- Exercise instructions
Nothing but the records themselves, exactly as written and free of pictures, should appear in your response.

[Task inputs — start]

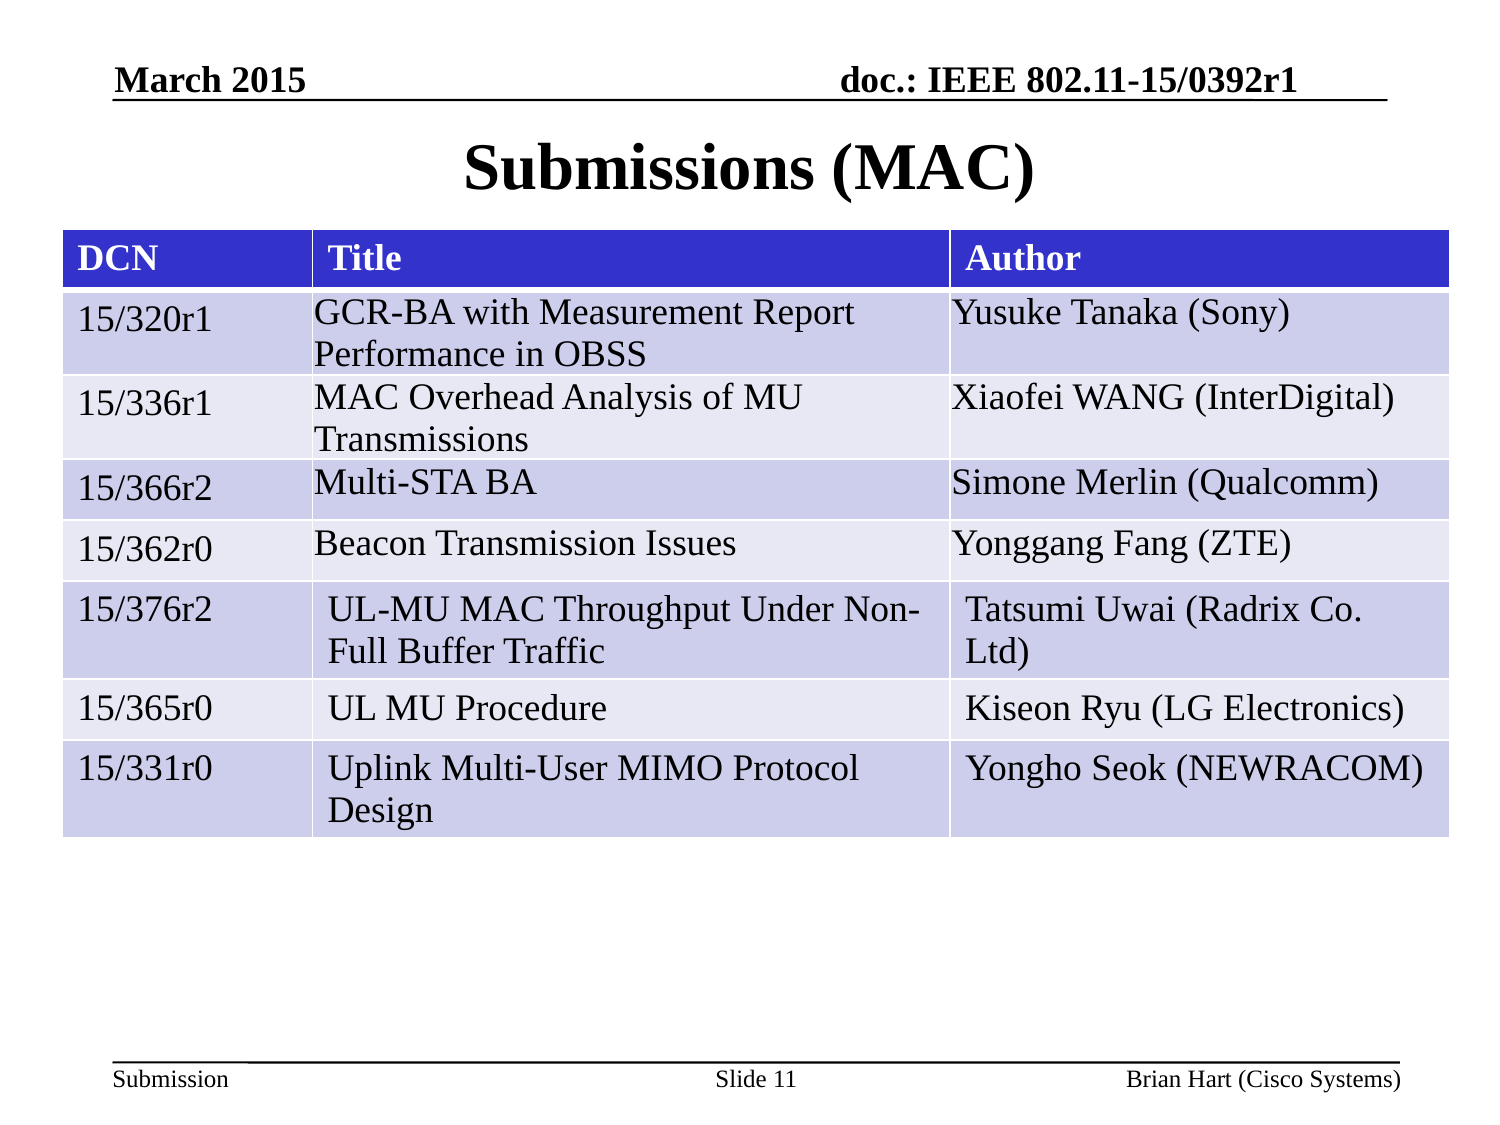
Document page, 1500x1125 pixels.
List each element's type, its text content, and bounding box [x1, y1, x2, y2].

table_cell Yonggang Fang (ZTE) [951, 521, 1449, 580]
table_header DCN [63, 230, 312, 287]
table_cell UL MU Procedure [313, 680, 949, 739]
table_cell GCR-BA with Measurement Report Performance in OBSS [313, 293, 949, 374]
table_cell Multi-STA BA [313, 460, 949, 519]
table_cell Simone Merlin (Qualcomm) [951, 460, 1449, 519]
table_cell Kiseon Ryu (LG Electronics) [951, 680, 1449, 739]
slide_number Slide 11 [712, 1061, 800, 1093]
footer Brian Hart (Cisco Systems) [1122, 1061, 1402, 1093]
table_header Title [313, 230, 949, 287]
title Submissions (MAC) [112, 75, 1388, 228]
table_cell 15/320r1 [63, 293, 312, 374]
table_cell Yongho Seok (NEWRACOM) [951, 741, 1449, 837]
table_cell 15/366r2 [63, 460, 312, 519]
table_cell Beacon Transmission Issues [313, 521, 949, 580]
table_cell 15/365r0 [63, 680, 312, 739]
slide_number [114, 54, 309, 101]
table_cell UL-MU MAC Throughput Under Non-Full Buffer Traffic [313, 582, 949, 678]
table_cell Tatsumi Uwai (Radrix Co. Ltd) [951, 582, 1449, 678]
table_header Author [951, 230, 1449, 287]
table_cell 15/376r2 [63, 582, 312, 678]
table_cell MAC Overhead Analysis of MU Transmissions [313, 376, 949, 458]
table_cell 15/336r1 [63, 376, 312, 458]
table_cell Xiaofei WANG (InterDigital) [951, 376, 1449, 458]
table_cell Yusuke Tanaka (Sony) [951, 293, 1449, 374]
table_cell Uplink Multi-User MIMO Protocol Design [313, 741, 949, 837]
table_cell 15/362r0 [63, 521, 312, 580]
table_cell 15/331r0 [63, 741, 312, 837]
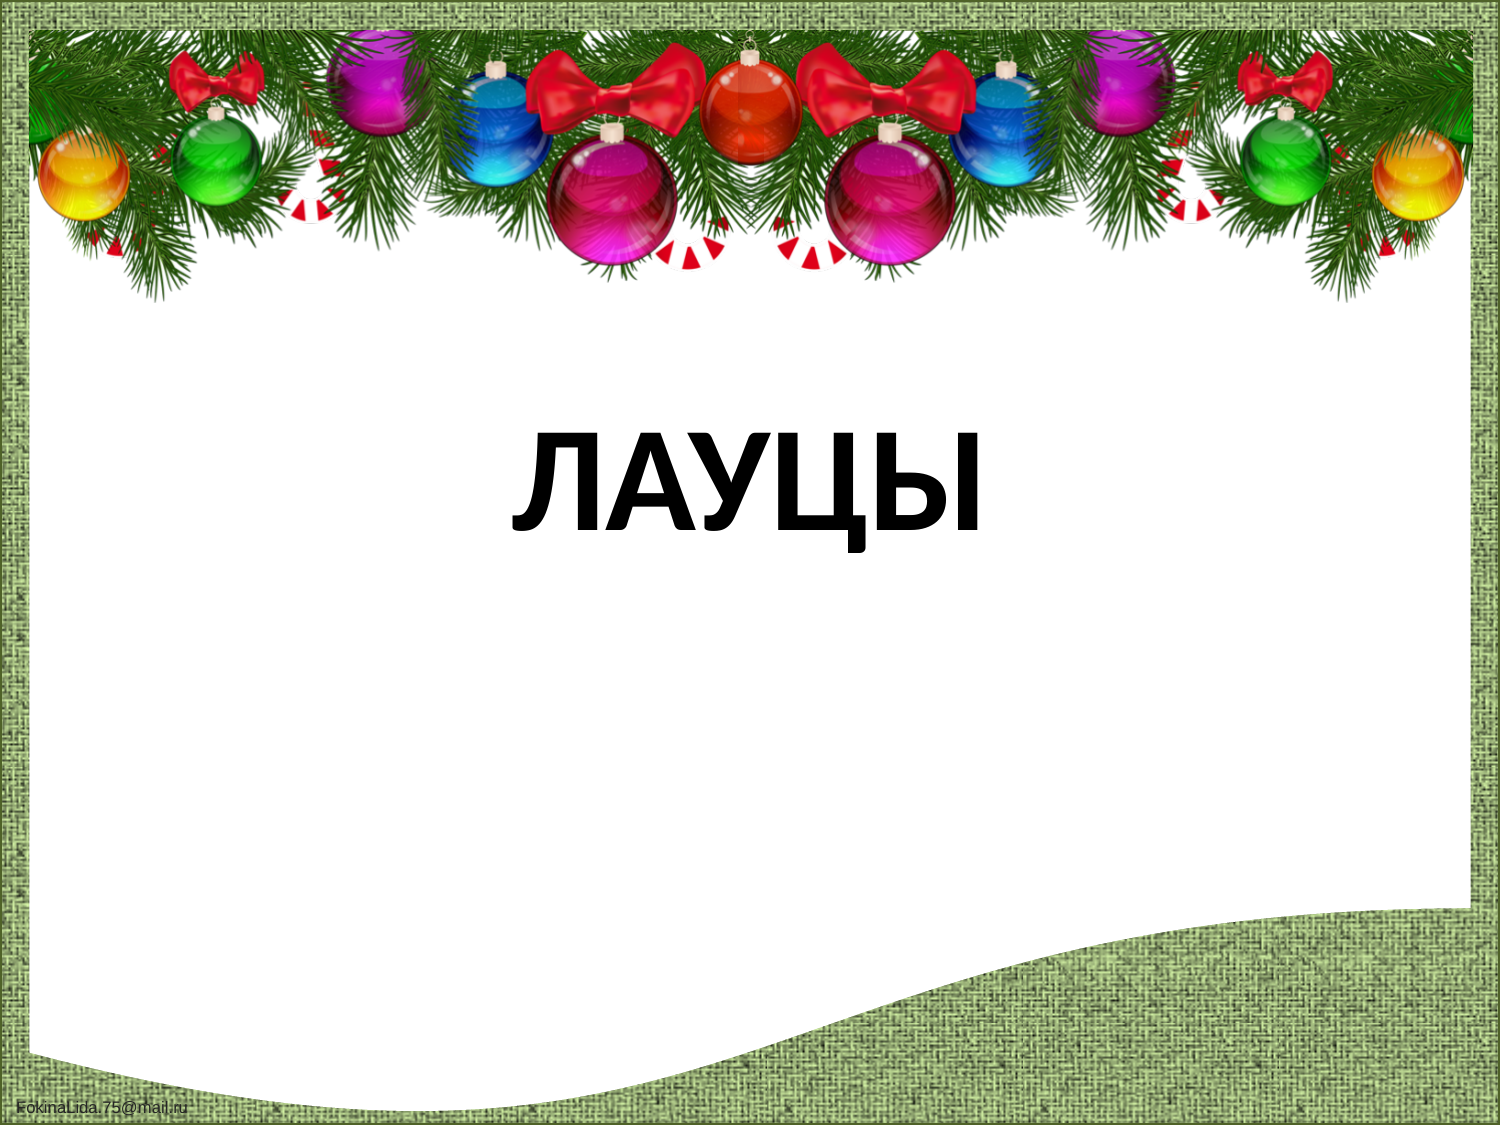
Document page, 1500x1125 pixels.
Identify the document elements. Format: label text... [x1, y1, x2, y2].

[Task inputs — finish]

- Exercise output
Document page, 1500x1125 pixels.
List each element's type, its text content, and bounding box [x1, y1, x2, y2].

table_cell Yonggang Fang (ZTE) [951, 521, 1449, 580]
table_header DCN [63, 230, 312, 287]
table_cell UL MU Procedure [313, 680, 949, 739]
table_cell GCR-BA with Measurement Report Performance in OBSS [313, 293, 949, 374]
table_cell Multi-STA BA [313, 460, 949, 519]
table_cell Simone Merlin (Qualcomm) [951, 460, 1449, 519]
table_cell Kiseon Ryu (LG Electronics) [951, 680, 1449, 739]
slide_number Slide 11 [712, 1061, 800, 1093]
footer Brian Hart (Cisco Systems) [1122, 1061, 1402, 1093]
table_header Title [313, 230, 949, 287]
title Submissions (MAC) [112, 75, 1388, 228]
table_cell 15/320r1 [63, 293, 312, 374]
table_cell Yongho Seok (NEWRACOM) [951, 741, 1449, 837]
table_cell 15/366r2 [63, 460, 312, 519]
table_cell Beacon Transmission Issues [313, 521, 949, 580]
table_cell 15/365r0 [63, 680, 312, 739]
slide_number [114, 54, 309, 101]
table_cell UL-MU MAC Throughput Under Non-Full Buffer Traffic [313, 582, 949, 678]
table_cell Tatsumi Uwai (Radrix Co. Ltd) [951, 582, 1449, 678]
table_header Author [951, 230, 1449, 287]
table_cell 15/376r2 [63, 582, 312, 678]
table_cell MAC Overhead Analysis of MU Transmissions [313, 376, 949, 458]
table_cell 15/336r1 [63, 376, 312, 458]
table_cell Xiaofei WANG (InterDigital) [951, 376, 1449, 458]
table_cell Yusuke Tanaka (Sony) [951, 293, 1449, 374]
table_cell Uplink Multi-User MIMO Protocol Design [313, 741, 949, 837]
table_cell 15/362r0 [63, 521, 312, 580]
table_cell 15/331r0 [63, 741, 312, 837]
Document page, 1500x1125 pixels.
Identify the document elements. Format: label text... [x1, y1, x2, y2].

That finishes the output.